Nick Kyrgios claimed another top ten win in 2016 as he defeated Canada’s Milos Raonic in the second round of the Italian Open, ending the Canadian’s streak of reaching the quarterfinal of every event he has played this year. Kyrgios’ serve was just a bit stronger and he held on in the key moments, winning 7-6(5), 6-3 to reach the third round.
Krygios takes opener in tiebreak
After the pair traded holds to start the match, it was Kyrgios who first tasted blood, bringing up double break point in the third game. He missed the first but ripped a beautiful forehand passing shot down the line for the early break. However, Raonic brought some brilliant returning to the table in the following game, going ahead 0-40 and converting the third when Kyrgios missed a forehand to put the set back on serve.
Immediately after the break, the rain became too heavy to continue and the match was delayed for almost 50 minutes. When the pair returned to the court, it was business as usual for the two big servers. In the eighth game, Kyrgios blew a big lead on his serve and was forced to battle through a deuce to hold. In the following game, he had a golden opportunity to take a stranglehold in the set with a triple break point opportunity. But back to back errors followed by three great serves by Raonic saw the Canadian hold.
The set went to a tiebreak, where the strong service trend continued. The first eight points went with serve before a Kyrgios miss-hit return died short for a winner to give him a 5-4 lead and an opportunity to serve for the set. However, he drove a backhand wide on the next point to give the minibreak right back. Still, he brought up a set point and on his own serve, Raonic pushed a forehand wide to give the Aussie the opening set.
Kyrgios takes advantage of erratic play from Raonic to advance
It would not take long for Raonic to try to retake the initiative, as he forced Kyrgios to deuce on the Aussie’s serve in the opening game of the set and brought up a break point, but the Aussie saved it with a forehand winner before holding. A few games later, a pair of double faults from Raonic gave Kyrgios double break point. The Canadian finally found a serve, but his groundstrokes did not follow suit and the Aussie broke with some huge groundstrokes.

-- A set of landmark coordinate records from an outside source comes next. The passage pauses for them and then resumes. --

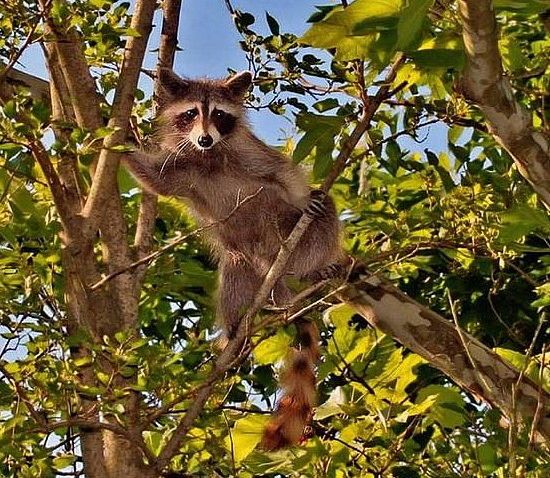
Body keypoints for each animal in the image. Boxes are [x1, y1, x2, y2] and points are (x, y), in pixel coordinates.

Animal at [125, 69, 344, 450]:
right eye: (191, 114)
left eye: (219, 115)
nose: (205, 138)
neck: (210, 156)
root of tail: (275, 272)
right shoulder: (180, 163)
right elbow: (156, 180)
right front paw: (115, 137)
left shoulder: (250, 153)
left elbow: (284, 174)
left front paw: (302, 199)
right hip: (243, 258)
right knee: (232, 278)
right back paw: (233, 330)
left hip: (293, 246)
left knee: (324, 212)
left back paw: (312, 270)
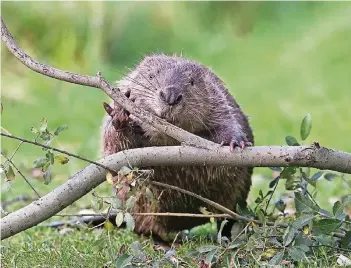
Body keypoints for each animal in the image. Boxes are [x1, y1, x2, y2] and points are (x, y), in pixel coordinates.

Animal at [100, 52, 254, 241]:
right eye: (151, 76)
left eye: (192, 81)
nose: (171, 96)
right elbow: (116, 149)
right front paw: (120, 114)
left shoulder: (219, 101)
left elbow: (228, 122)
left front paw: (235, 142)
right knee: (145, 228)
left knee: (226, 220)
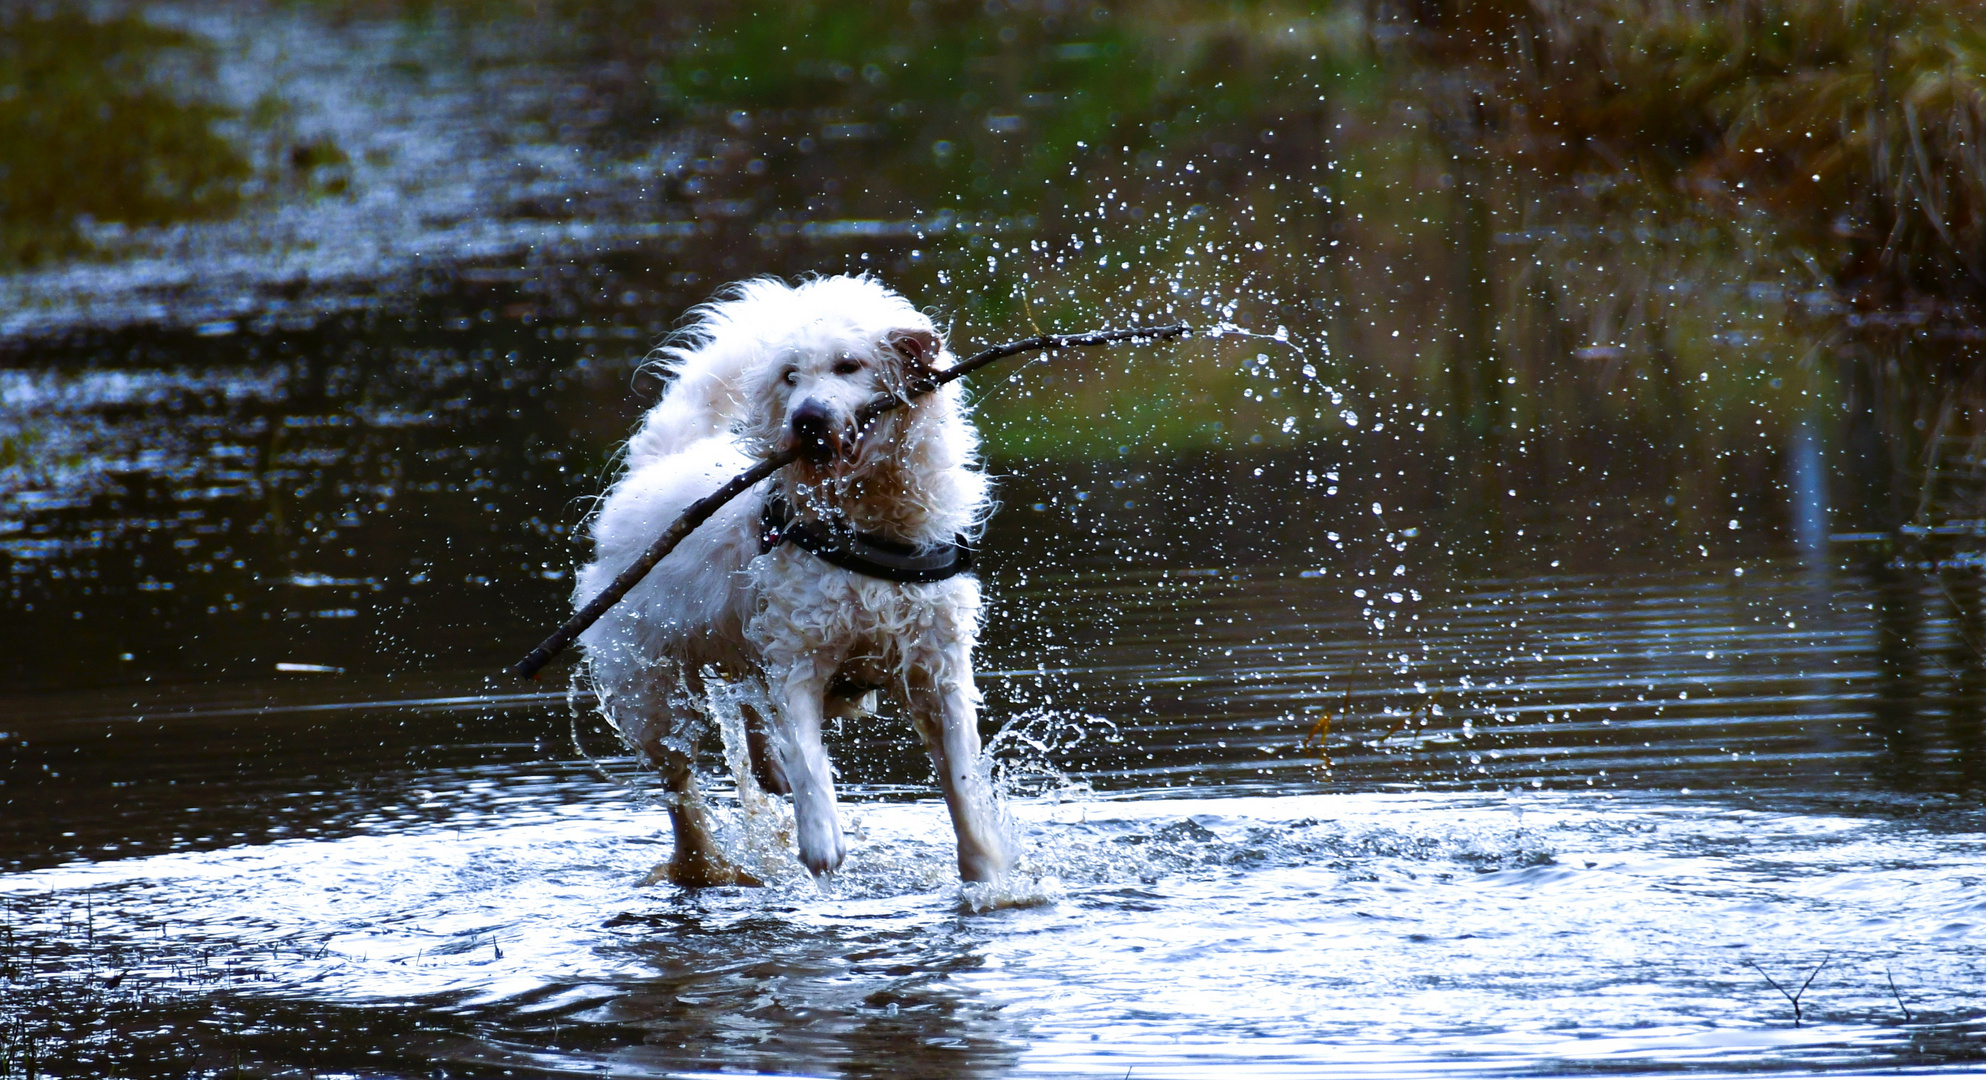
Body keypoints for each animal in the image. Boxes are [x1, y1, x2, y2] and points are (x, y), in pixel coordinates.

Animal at [575, 275, 1008, 885]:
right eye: (789, 376)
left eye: (849, 365)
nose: (806, 418)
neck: (863, 519)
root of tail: (653, 469)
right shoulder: (801, 659)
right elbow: (809, 760)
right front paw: (821, 839)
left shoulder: (937, 668)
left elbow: (964, 780)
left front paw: (988, 871)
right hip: (650, 691)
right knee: (682, 791)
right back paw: (702, 862)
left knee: (751, 702)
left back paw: (762, 773)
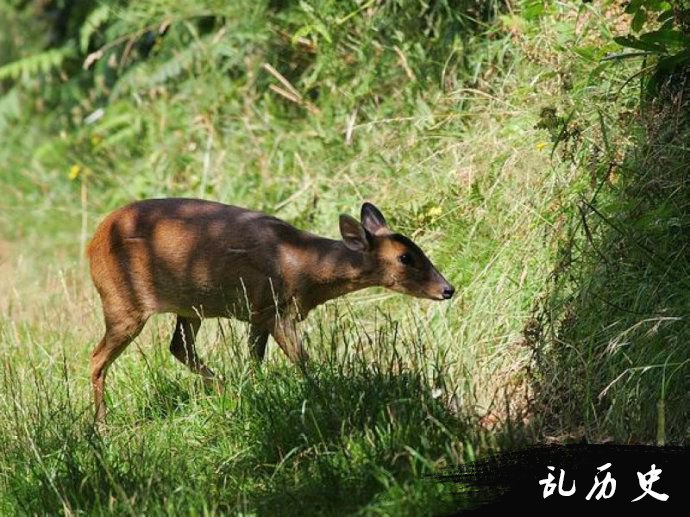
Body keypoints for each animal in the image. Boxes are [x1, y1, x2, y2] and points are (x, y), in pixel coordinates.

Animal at [87, 198, 452, 420]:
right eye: (405, 257)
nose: (448, 289)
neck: (304, 266)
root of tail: (91, 244)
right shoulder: (277, 308)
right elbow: (302, 359)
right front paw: (324, 392)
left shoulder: (259, 312)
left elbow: (254, 359)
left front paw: (256, 392)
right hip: (122, 302)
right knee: (96, 357)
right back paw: (101, 426)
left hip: (189, 307)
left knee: (179, 347)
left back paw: (227, 392)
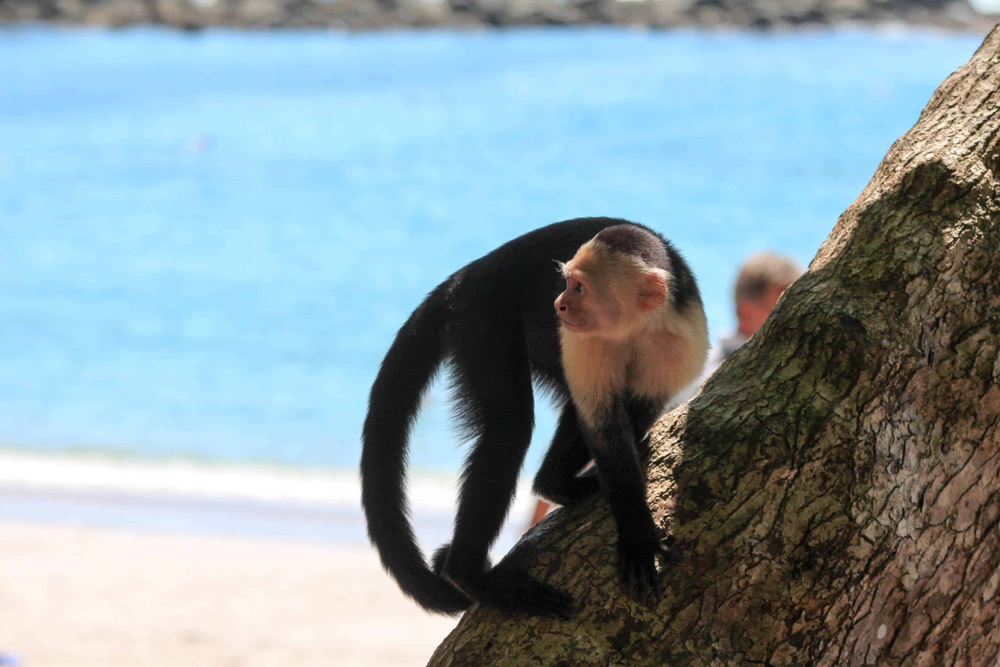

The wheels seemed to be coming off for Raonic when, after Kyrgios held to love, he fell behind 0-40 in his next service game. He got his act together and saved the first three, but Kyrgios brought up another at 40-AD and this time a net cord drew an error from Raonic and the Aussie found himself serving for the match at 5-1. But Raonic upped his game at the right moment, racing ahead 15-40 and drawing an error on the second to reclaim the first break.
After a routine hold by the Canadian, Kyrgios would serve for the match again. This time, he raced ahead 40-0 and had three chances to close out the match. However, he struck errors on the first two. But the Aussie was not to be denied, as he blasted an ace to close out the match.
By the numbers
Kyrgios did everything slightly better than Raonic in this match. He hit six aces to the Canadians two, won 77 percent of his first serve points to Raonic’s 75, and 55 percent of second serves to his opponents abysmal 39. He led in winners 25 to 22 and had fewer errors with 11 to Raonic’s 19.